On Science – Cloudy Brown Dwarf Stars

    Published: 06-16-2009
    Views: 8,161
    1-8-14: On this episode of On Science, clouds on brown dwarf stars are causing storms, students at the University of Maryland discover rare binary asteroids, and scientists uncover fossils of an ancient relative to the shark that lived in fresh water and bred in salt water.

    What did the pros miss but the students get?


    Who’s ancestor behaved like a salmon but in reverse?


    Are we still a little grade school when it comes to having friends?


    And check out the top diets for 2014!  Coming up …. On Science!

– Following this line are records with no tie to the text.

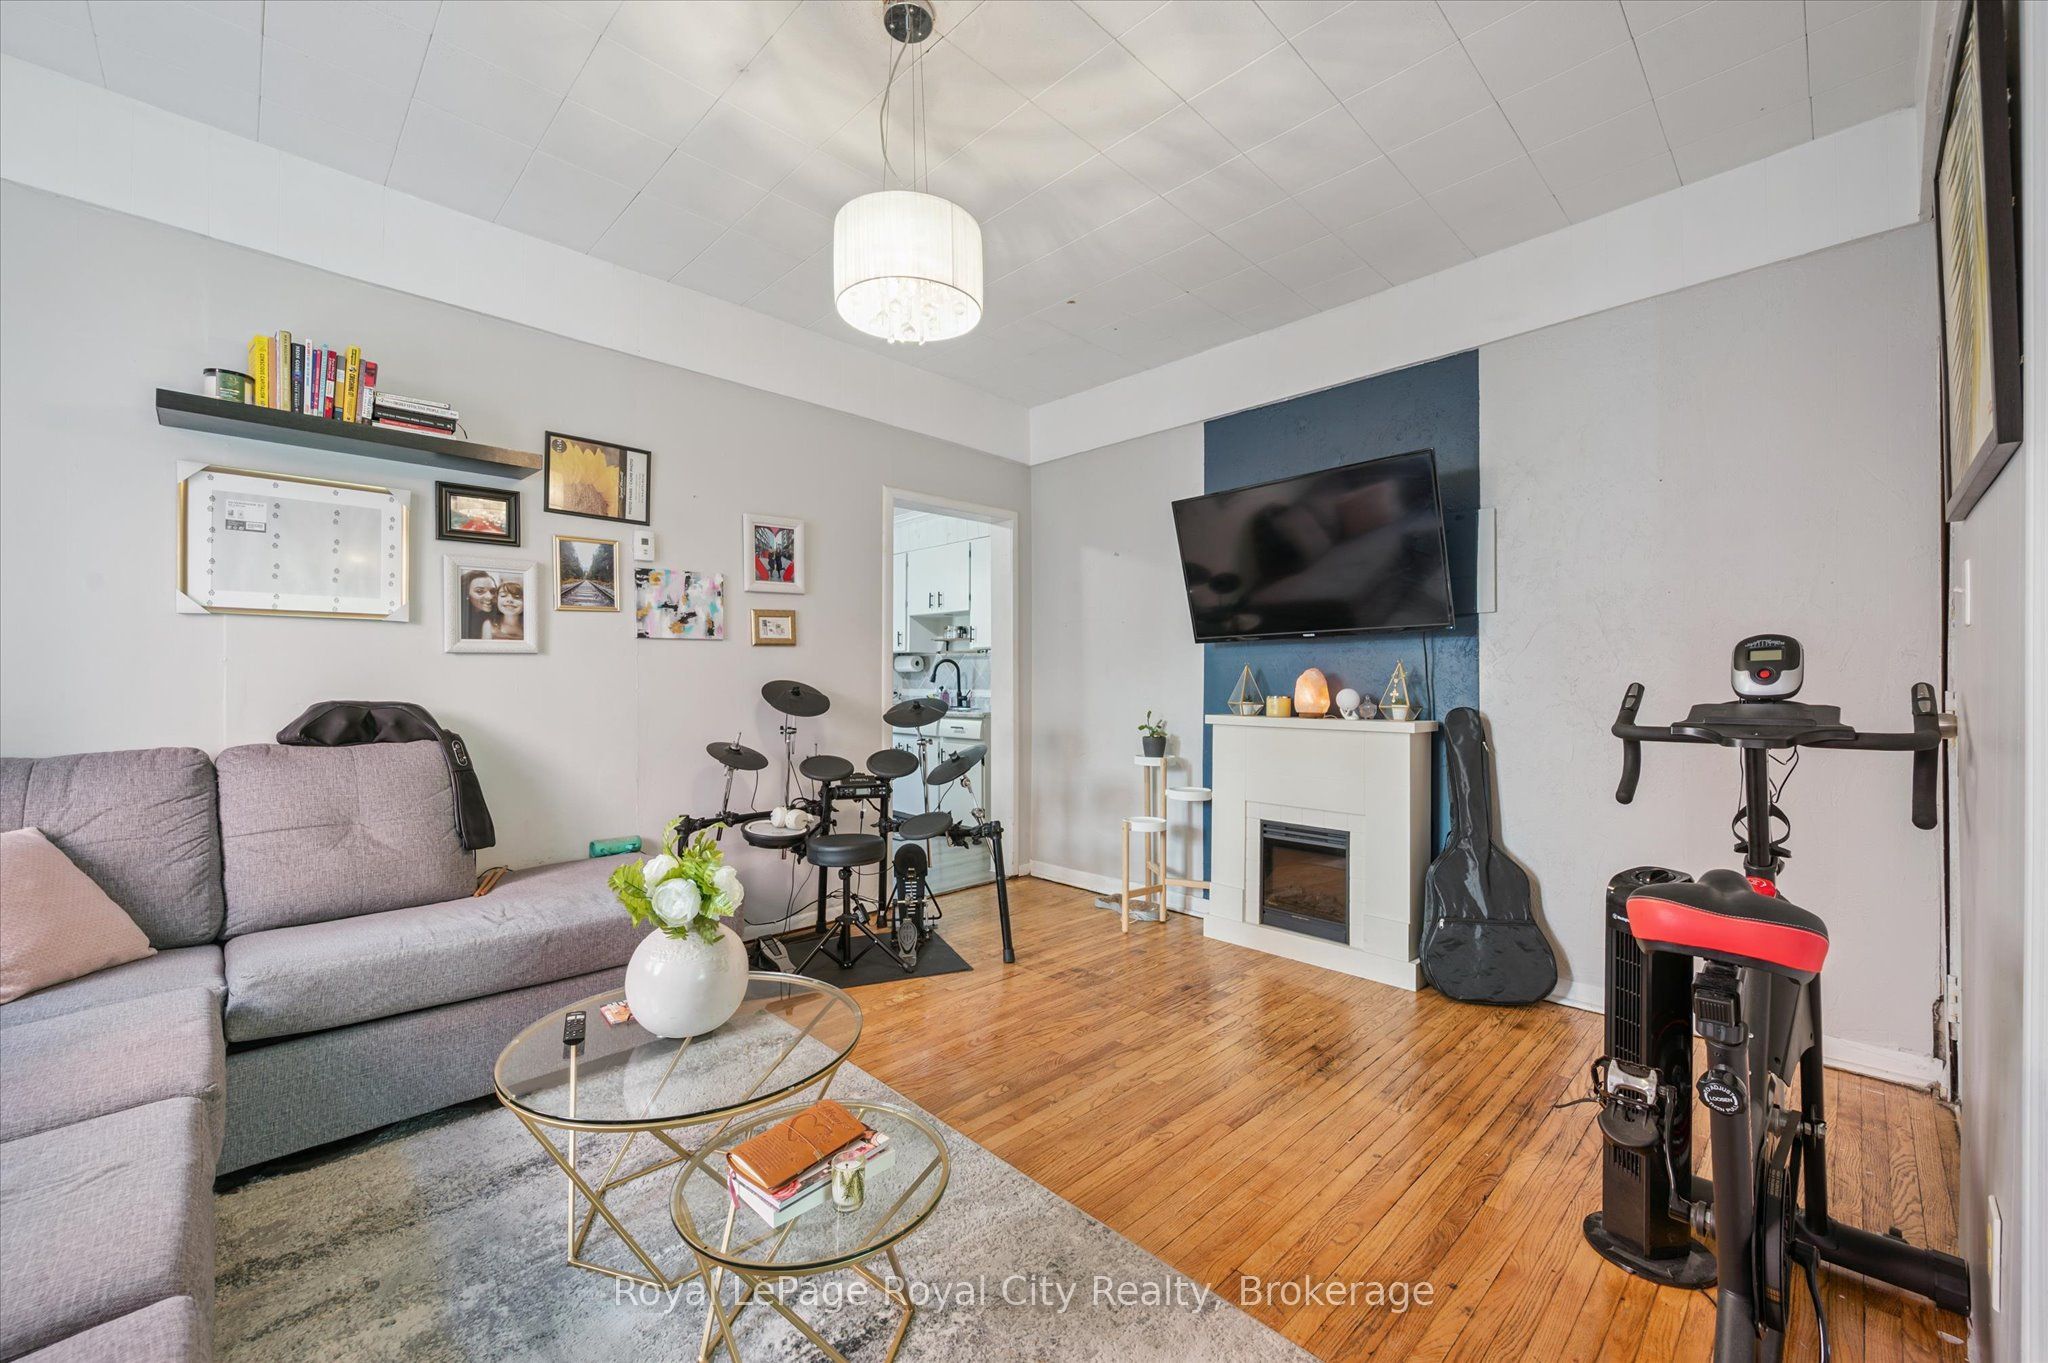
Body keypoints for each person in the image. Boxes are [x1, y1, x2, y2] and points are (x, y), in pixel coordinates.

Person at [460, 570, 498, 640]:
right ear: (466, 593)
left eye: (492, 591)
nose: (489, 596)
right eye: (480, 591)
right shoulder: (459, 619)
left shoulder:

    Hello and welcome to On Science. I’m Emerald Robinson


    One of Jupiter’s most iconic traits is its “Great Red Spot,” but the giant storm that creates it is not unique to our 7th planet from the sun.  New findings using NASA’s Spitzer Space Telescope found that most brown dwarf stars could have cloud cover and storms.  Brown dwarfs are kind of like a cross between a Jupiter-sized gas planet and a star, lacking the mass to fuse atoms to become a full-fledged star.  Astronomers think the brightness variation they can observe by the telescope, as the stars spins, are signs of patchiness in the cloud cover.  They say these cloudy regions take the form of torrential storms, which could include winds, lightning and rain.  But these aren’t just rain clouds; they say these clouds could be made up of hot sand, molten iron or salt.  All sound miserable! 


    You’ve heard of binary stars but how about binary asteroids?  An undergraduate class for non-astronomy majors at the University of Maryland has made a rare discovery that even the pros missed: a pair of asteroids that orbit and regularly eclipse each other located in the main asteroid belt between Mars and Jupiter.  The rocky duo collectively known as 3905 Doppler is one of less than 100 known eclipsing binary asteroids.  The object was first found in 1984 but given little thought until this classroom of students chose it and a couple other asteroids to monitor. That’s when they realized that one was actually two sometimes eclipsing one another.  One student said it was “extremely frustrating” at first because they couldn’t figure out why the asteroid’s light curve didn’t look right. As it turns out it was the two asteroids orbiting one another, and occasionally blocking the each other’s light. Great find, future scientists!


    And a team of researchers has been busy at work detailing an ancient shark that behaved like a salmon but in reverse.  The new study found that the long-snouted Bandringa, from 310 million years ago, shows the earliest evidence of shark migration.  But unlike salmon, it went from freshwater to saltwater to spawn.  Thought to be one of the earliest relatives of the modern shark, Bandringa spent most of its time in freshwater, definitely not like its modern counterpart.  The team studying the long-extinct Bandringa after first thought there were two types—one saltwater and one freshwater—until they realized they had been thrown off by a single species with different preservation processes in both ecosystems.  Way to keep researchers on their toes.


    Remember in third grade when your best friend said you couldn’t be friend anymore because she had found another friend.  Sounds so elementary school doesn’t it?  But we still do in adulthood.  A new study from the University of Oxford and University of Chester reveals that we have a “one-in, one-out” policy when it comes to friends.  Even though social media makes it easier for us to communicate with more people, researchers say we have a finite emotional capacity.  They used students that were transitioning from high school to college to conduct their study.  They found that even if participants made new friends, their social signatures -like number of phone calls -remained the same. Researchers believe this occurs because of a limited amount of time to communicate as well as the immense cognitive and emotional effort required to sustain close relationships  But the more the merrier!


    So if you haven’t quite gotten with your new year’s resolution to drop the holiday weight, here’s a little added info that might help you out.  U.S. News and World Report released its Best Diets list this week.  Topping the list is the DASH Diet, which is the Dietary Approaches to Stop Hypertension that was developed to fight high blood pressure and emphasizes foods like fruits, veggies, whole grains, lean protein and low-fat dairy.  Looking for weight loss? Then the report says Weight Watchers is your best bet.  Dead last on the list?  The Paleo Diet—based on the diets of our Paleolithic era ancestors, consuming lots of produce and protein.  Let’s be real...no one wants to look like a caveman.


    And that’s what’s happening On Science.  See you tomorrow!